1. **Put the four files** in one directory (e.g. repo `checkpoints/`):
   - `best_model_phys_model0.pt`, `best_model_phot_model0.pt`
   - `scaler_phys_model0.pkl`, `scaler_phot_model0.pkl`  
   See `checkpoints/README.md`. You can commit these to GitHub so others don’t need to run ML.
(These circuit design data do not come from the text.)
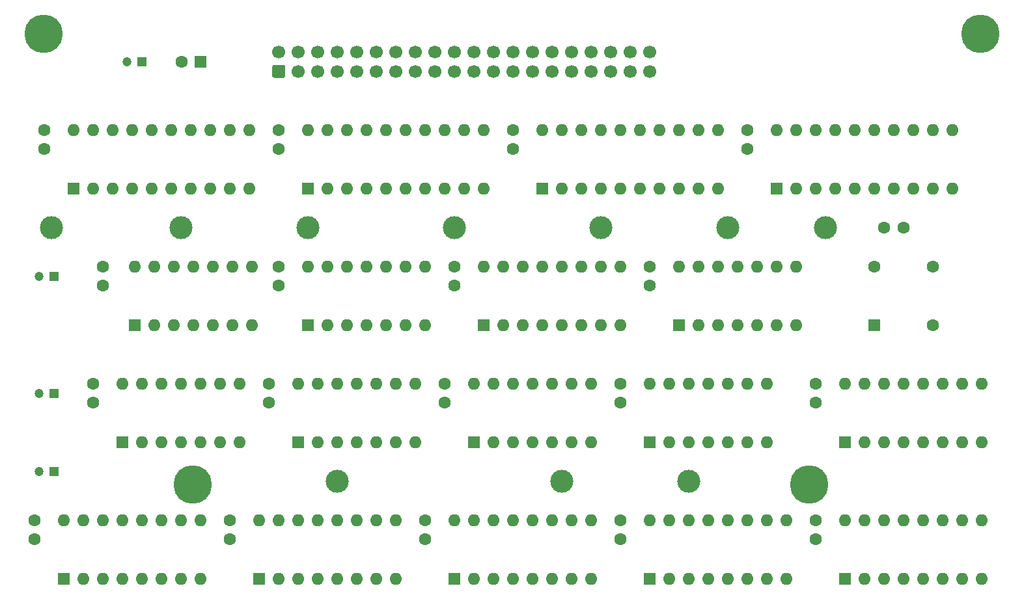
<source format=gts>
G04 #@! TF.GenerationSoftware,KiCad,Pcbnew,(5.1.10-1-10_14)*
G04 #@! TF.CreationDate,2021-10-29T12:54:14+02:00*
G04 #@! TF.ProjectId,vga_sync,7667615f-7379-46e6-932e-6b696361645f,rev?*
G04 #@! TF.SameCoordinates,Original*
G04 #@! TF.FileFunction,Soldermask,Top*
G04 #@! TF.FilePolarity,Negative*
%FSLAX46Y46*%
G04 Gerber Fmt 4.6, Leading zero omitted, Abs format (unit mm)*
G04 Created by KiCad (PCBNEW (5.1.10-1-10_14)) date 2021-10-29 12:54:14*
%MOMM*%
%LPD*%
G01*
G04 APERTURE LIST*
%ADD10C,3.000000*%
%ADD11C,5.000000*%
%ADD12O,1.600000X1.600000*%
%ADD13R,1.600000X1.600000*%
%ADD14C,1.700000*%
%ADD15C,1.600000*%
%ADD16C,1.200000*%
%ADD17R,1.200000X1.200000*%
G04 APERTURE END LIST*
D10*
X113055400Y-97129600D03*
D11*
X211658200Y-130606800D03*
X131495800Y-130606800D03*
X233908600Y-71907400D03*
X112064800Y-71907400D03*
D12*
X169316400Y-102235000D03*
X187096400Y-109855000D03*
X171856400Y-102235000D03*
X184556400Y-109855000D03*
X174396400Y-102235000D03*
X182016400Y-109855000D03*
X176936400Y-102235000D03*
X179476400Y-109855000D03*
X179476400Y-102235000D03*
X176936400Y-109855000D03*
X182016400Y-102235000D03*
X174396400Y-109855000D03*
X184556400Y-102235000D03*
X171856400Y-109855000D03*
X187096400Y-102235000D03*
D13*
X169316400Y-109855000D03*
D12*
X145186400Y-117449600D03*
X160426400Y-125069600D03*
X147726400Y-117449600D03*
X157886400Y-125069600D03*
X150266400Y-117449600D03*
X155346400Y-125069600D03*
X152806400Y-117449600D03*
X152806400Y-125069600D03*
X155346400Y-117449600D03*
X150266400Y-125069600D03*
X157886400Y-117449600D03*
X147726400Y-125069600D03*
X160426400Y-117449600D03*
D13*
X145186400Y-125069600D03*
D14*
X190906400Y-74269600D03*
X188366400Y-74269600D03*
X185826400Y-74269600D03*
X183286400Y-74269600D03*
X180746400Y-74269600D03*
X178206400Y-74269600D03*
X175666400Y-74269600D03*
X173126400Y-74269600D03*
X170586400Y-74269600D03*
X168046400Y-74269600D03*
X165506400Y-74269600D03*
X162966400Y-74269600D03*
X160426400Y-74269600D03*
X157886400Y-74269600D03*
X155346400Y-74269600D03*
X152806400Y-74269600D03*
X150266400Y-74269600D03*
X147726400Y-74269600D03*
X145186400Y-74269600D03*
X142646400Y-74269600D03*
X190906400Y-76809600D03*
X188366400Y-76809600D03*
X185826400Y-76809600D03*
X183286400Y-76809600D03*
X180746400Y-76809600D03*
X178206400Y-76809600D03*
X175666400Y-76809600D03*
X173126400Y-76809600D03*
X170586400Y-76809600D03*
X168046400Y-76809600D03*
X165506400Y-76809600D03*
X162966400Y-76809600D03*
X160426400Y-76809600D03*
X157886400Y-76809600D03*
X155346400Y-76809600D03*
X152806400Y-76809600D03*
X150266400Y-76809600D03*
X147726400Y-76809600D03*
X145186400Y-76809600D03*
G36*
G01*
X143246400Y-77659600D02*
X142046400Y-77659600D01*
G75*
G02*
X141796400Y-77409600I0J250000D01*
G01*
X141796400Y-76209600D01*
G75*
G02*
X142046400Y-75959600I250000J0D01*
G01*
X143246400Y-75959600D01*
G75*
G02*
X143496400Y-76209600I0J-250000D01*
G01*
X143496400Y-77409600D01*
G75*
G02*
X143246400Y-77659600I-250000J0D01*
G01*
G37*
D12*
X146456400Y-102209600D03*
X161696400Y-109829600D03*
X148996400Y-102209600D03*
X159156400Y-109829600D03*
X151536400Y-102209600D03*
X156616400Y-109829600D03*
X154076400Y-102209600D03*
X154076400Y-109829600D03*
X156616400Y-102209600D03*
X151536400Y-109829600D03*
X159156400Y-102209600D03*
X148996400Y-109829600D03*
X161696400Y-102209600D03*
D13*
X146456400Y-109829600D03*
D12*
X123916400Y-102209600D03*
X139156400Y-109829600D03*
X126456400Y-102209600D03*
X136616400Y-109829600D03*
X128996400Y-102209600D03*
X134076400Y-109829600D03*
X131536400Y-102209600D03*
X131536400Y-109829600D03*
X134076400Y-102209600D03*
X128996400Y-109829600D03*
X136616400Y-102209600D03*
X126456400Y-109829600D03*
X139156400Y-102209600D03*
D13*
X123916400Y-109829600D03*
D12*
X146456400Y-84429600D03*
X169316400Y-92049600D03*
X148996400Y-84429600D03*
X166776400Y-92049600D03*
X151536400Y-84429600D03*
X164236400Y-92049600D03*
X154076400Y-84429600D03*
X161696400Y-92049600D03*
X156616400Y-84429600D03*
X159156400Y-92049600D03*
X159156400Y-84429600D03*
X156616400Y-92049600D03*
X161696400Y-84429600D03*
X154076400Y-92049600D03*
X164236400Y-84429600D03*
X151536400Y-92049600D03*
X166776400Y-84429600D03*
X148996400Y-92049600D03*
X169316400Y-84429600D03*
D13*
X146456400Y-92049600D03*
D15*
X223886400Y-97129600D03*
X221386400Y-97129600D03*
X173126400Y-86929600D03*
X173126400Y-84429600D03*
X227736400Y-109829600D03*
X227736400Y-102209600D03*
X220116400Y-102209600D03*
D13*
X220116400Y-109829600D03*
D12*
X207416400Y-84429600D03*
X230276400Y-92049600D03*
X209956400Y-84429600D03*
X227736400Y-92049600D03*
X212496400Y-84429600D03*
X225196400Y-92049600D03*
X215036400Y-84429600D03*
X222656400Y-92049600D03*
X217576400Y-84429600D03*
X220116400Y-92049600D03*
X220116400Y-84429600D03*
X217576400Y-92049600D03*
X222656400Y-84429600D03*
X215036400Y-92049600D03*
X225196400Y-84429600D03*
X212496400Y-92049600D03*
X227736400Y-84429600D03*
X209956400Y-92049600D03*
X230276400Y-84429600D03*
D13*
X207416400Y-92049600D03*
D12*
X176936400Y-84429600D03*
X199796400Y-92049600D03*
X179476400Y-84429600D03*
X197256400Y-92049600D03*
X182016400Y-84429600D03*
X194716400Y-92049600D03*
X184556400Y-84429600D03*
X192176400Y-92049600D03*
X187096400Y-84429600D03*
X189636400Y-92049600D03*
X189636400Y-84429600D03*
X187096400Y-92049600D03*
X192176400Y-84429600D03*
X184556400Y-92049600D03*
X194716400Y-84429600D03*
X182016400Y-92049600D03*
X197256400Y-84429600D03*
X179476400Y-92049600D03*
X199796400Y-84429600D03*
D13*
X176936400Y-92049600D03*
D12*
X115976400Y-84429600D03*
X138836400Y-92049600D03*
X118516400Y-84429600D03*
X136296400Y-92049600D03*
X121056400Y-84429600D03*
X133756400Y-92049600D03*
X123596400Y-84429600D03*
X131216400Y-92049600D03*
X126136400Y-84429600D03*
X128676400Y-92049600D03*
X128676400Y-84429600D03*
X126136400Y-92049600D03*
X131216400Y-84429600D03*
X123596400Y-92049600D03*
X133756400Y-84429600D03*
X121056400Y-92049600D03*
X136296400Y-84429600D03*
X118516400Y-92049600D03*
X138836400Y-84429600D03*
D13*
X115976400Y-92049600D03*
D12*
X216306400Y-117449600D03*
X234086400Y-125069600D03*
X218846400Y-117449600D03*
X231546400Y-125069600D03*
X221386400Y-117449600D03*
X229006400Y-125069600D03*
X223926400Y-117449600D03*
X226466400Y-125069600D03*
X226466400Y-117449600D03*
X223926400Y-125069600D03*
X229006400Y-117449600D03*
X221386400Y-125069600D03*
X231546400Y-117449600D03*
X218846400Y-125069600D03*
X234086400Y-117449600D03*
D13*
X216306400Y-125069600D03*
D12*
X216316400Y-135229600D03*
X234096400Y-142849600D03*
X218856400Y-135229600D03*
X231556400Y-142849600D03*
X221396400Y-135229600D03*
X229016400Y-142849600D03*
X223936400Y-135229600D03*
X226476400Y-142849600D03*
X226476400Y-135229600D03*
X223936400Y-142849600D03*
X229016400Y-135229600D03*
X221396400Y-142849600D03*
X231556400Y-135229600D03*
X218856400Y-142849600D03*
X234096400Y-135229600D03*
D13*
X216316400Y-142849600D03*
D12*
X190906400Y-135229600D03*
X208686400Y-142849600D03*
X193446400Y-135229600D03*
X206146400Y-142849600D03*
X195986400Y-135229600D03*
X203606400Y-142849600D03*
X198526400Y-135229600D03*
X201066400Y-142849600D03*
X201066400Y-135229600D03*
X198526400Y-142849600D03*
X203606400Y-135229600D03*
X195986400Y-142849600D03*
X206146400Y-135229600D03*
X193446400Y-142849600D03*
X208686400Y-135229600D03*
D13*
X190906400Y-142849600D03*
D12*
X190906400Y-117449600D03*
X206146400Y-125069600D03*
X193446400Y-117449600D03*
X203606400Y-125069600D03*
X195986400Y-117449600D03*
X201066400Y-125069600D03*
X198526400Y-117449600D03*
X198526400Y-125069600D03*
X201066400Y-117449600D03*
X195986400Y-125069600D03*
X203606400Y-117449600D03*
X193446400Y-125069600D03*
X206146400Y-117449600D03*
D13*
X190906400Y-125069600D03*
D12*
X194716400Y-102209600D03*
X209956400Y-109829600D03*
X197256400Y-102209600D03*
X207416400Y-109829600D03*
X199796400Y-102209600D03*
X204876400Y-109829600D03*
X202336400Y-102209600D03*
X202336400Y-109829600D03*
X204876400Y-102209600D03*
X199796400Y-109829600D03*
X207416400Y-102209600D03*
X197256400Y-109829600D03*
X209956400Y-102209600D03*
D13*
X194716400Y-109829600D03*
D12*
X168046400Y-117449600D03*
X183286400Y-125069600D03*
X170586400Y-117449600D03*
X180746400Y-125069600D03*
X173126400Y-117449600D03*
X178206400Y-125069600D03*
X175666400Y-117449600D03*
X175666400Y-125069600D03*
X178206400Y-117449600D03*
X173126400Y-125069600D03*
X180746400Y-117449600D03*
X170586400Y-125069600D03*
X183286400Y-117449600D03*
D13*
X168046400Y-125069600D03*
D12*
X122326400Y-117449600D03*
X137566400Y-125069600D03*
X124866400Y-117449600D03*
X135026400Y-125069600D03*
X127406400Y-117449600D03*
X132486400Y-125069600D03*
X129946400Y-117449600D03*
X129946400Y-125069600D03*
X132486400Y-117449600D03*
X127406400Y-125069600D03*
X135026400Y-117449600D03*
X124866400Y-125069600D03*
X137566400Y-117449600D03*
D13*
X122326400Y-125069600D03*
D12*
X165506400Y-135229600D03*
X183286400Y-142849600D03*
X168046400Y-135229600D03*
X180746400Y-142849600D03*
X170586400Y-135229600D03*
X178206400Y-142849600D03*
X173126400Y-135229600D03*
X175666400Y-142849600D03*
X175666400Y-135229600D03*
X173126400Y-142849600D03*
X178206400Y-135229600D03*
X170586400Y-142849600D03*
X180746400Y-135229600D03*
X168046400Y-142849600D03*
X183286400Y-135229600D03*
D13*
X165506400Y-142849600D03*
D12*
X140106400Y-135229600D03*
X157886400Y-142849600D03*
X142646400Y-135229600D03*
X155346400Y-142849600D03*
X145186400Y-135229600D03*
X152806400Y-142849600D03*
X147726400Y-135229600D03*
X150266400Y-142849600D03*
X150266400Y-135229600D03*
X147726400Y-142849600D03*
X152806400Y-135229600D03*
X145186400Y-142849600D03*
X155346400Y-135229600D03*
X142646400Y-142849600D03*
X157886400Y-135229600D03*
D13*
X140106400Y-142849600D03*
D12*
X114706400Y-135229600D03*
X132486400Y-142849600D03*
X117246400Y-135229600D03*
X129946400Y-142849600D03*
X119786400Y-135229600D03*
X127406400Y-142849600D03*
X122326400Y-135229600D03*
X124866400Y-142849600D03*
X124866400Y-135229600D03*
X122326400Y-142849600D03*
X127406400Y-135229600D03*
X119786400Y-142849600D03*
X129946400Y-135229600D03*
X117246400Y-142849600D03*
X132486400Y-135229600D03*
D13*
X114706400Y-142849600D03*
D10*
X129946400Y-97129600D03*
X165506400Y-97129600D03*
X201066400Y-97129600D03*
X146456400Y-97129600D03*
X184556400Y-97129600D03*
X179476400Y-130149600D03*
X213766400Y-97129600D03*
X195986400Y-130149600D03*
X150266400Y-130149600D03*
D15*
X129986400Y-75539600D03*
D13*
X132486400Y-75539600D03*
D16*
X111436400Y-118719600D03*
D17*
X113436400Y-118719600D03*
D16*
X111436400Y-128879600D03*
D17*
X113436400Y-128879600D03*
D16*
X122866400Y-75539600D03*
D17*
X124866400Y-75539600D03*
D16*
X111436400Y-103479600D03*
D17*
X113436400Y-103479600D03*
D15*
X142646400Y-86929600D03*
X142646400Y-84429600D03*
X112166400Y-86929600D03*
X112166400Y-84429600D03*
X203606400Y-86929600D03*
X203606400Y-84429600D03*
X212496400Y-137729600D03*
X212496400Y-135229600D03*
X141376400Y-119949600D03*
X141376400Y-117449600D03*
X118516400Y-119949600D03*
X118516400Y-117449600D03*
X136296400Y-137729600D03*
X136296400Y-135229600D03*
X187096400Y-137729600D03*
X187096400Y-135229600D03*
X110896400Y-137729600D03*
X110896400Y-135229600D03*
X161696400Y-137729600D03*
X161696400Y-135229600D03*
X142646400Y-104709600D03*
X142646400Y-102209600D03*
X119786400Y-104709600D03*
X119786400Y-102209600D03*
X190906400Y-104709600D03*
X190906400Y-102209600D03*
X212496400Y-119949600D03*
X212496400Y-117449600D03*
X187096400Y-119949600D03*
X187096400Y-117449600D03*
X165506400Y-104709600D03*
X165506400Y-102209600D03*
X164236400Y-119949600D03*
X164236400Y-117449600D03*
M02*

</source>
2. **Install and start API** (from repo root):
   ```bash
   pip install -e ".[api]"
   deploy-completeness
   ```
   Or use a custom directory and one-shot install:
   ```bash
   python scripts/deploy.py --model-dir /path/to/your/checkpoints --install
   ```

   - API docs: http://localhost:8000/docs  
   - Health: http://localhost:8000/health  

## Repository layout (code only)

| Path | Description |
|------|-------------|
| **`scripts/`** | All runnable scripts; see **`scripts/README.md`** and **`docs/SCRIPTS.md`**. Entry points: `run_pipeline`, `deploy-completeness`, `serve-completeness-api`, and scripts: `run_pipeline.py`, `deploy.py`, `generate_white_clusters.py`, … |
| **`completeness_nn_api/`** | Completeness NN API: `from completeness_nn_api import ngc628_completeness_predict`, HTTP server, deploy. |
| **`checkpoints/`** | Optional: put the four NN checkpoint files here and run `deploy-completeness` (see `checkpoints/README.md`). |
| **`cluster_pipeline/`** | Config, data loaders, detection, matching, pipeline, photometry, catalogue, utils |
| **`docs/`** | RUNNING, PIPELINE_FILES, SCRIPTS (script index + inputs/outputs), FILES_FOR_GIT, DEPLOY, ARCHITECTURE, INSTALL_IRAF, COMPLETENESS_FIGURE |
| **`tests/`** | Unit, integration, and E2E tests |

Data (FITS, SLUG library, PSF, etc.) and large outputs are not in the repo; see `docs/DEPLOY_FOR_PAPER.md` and `docs/FILES_FOR_GIT.md`. **Input/output files per stage:** `docs/PIPELINE_FILES.md`.

## Tests and lint

```bash
# Lint
ruff check .

# Tests (unit + integration + e2e smoke)
pytest
```

CI runs on push/PR: `ruff check` and `pytest` (see `.github/workflows/ci.yml`).

## Documentation

- **`docs/RUNNING.md`** – **How to run the pipeline**: required files and directories, step-by-step run commands, environment variables.
- **`docs/PIPELINE_FILES.md`** – Input/output files per pipeline stage.
- **`docs/SCRIPTS.md`** – Script index with inputs/outputs and locations.
- **`docs/DEPLOY_FOR_PAPER.md`** – What to include for paper/GitHub: pipeline modules, ML step, optional reference script, exclude list.
- **`docs/FILES_FOR_GIT.md`** – Explicit list of files to commit for a pipeline-only push.
- **`docs/PUBLISH.md`** – Publish the package to PyPI and host the API (Docker, Railway, Render, etc.).
- **`docs/ARCHITECTURE.md`** – Pipeline architecture and refactor design.
- **`docs/INSTALL_IRAF.md`** – Local IRAF install for 5-filter photometry.
- **`docs/COMPLETENESS_FIGURE.md`** – Completeness workflow, scripts, and assumptions.
- **`scripts/README.md`** – Script quick reference and pointers to docs.
- **`tests/README.md`** – How to run tests and the completeness visualisation script.

## License

See repository or paper for license terms.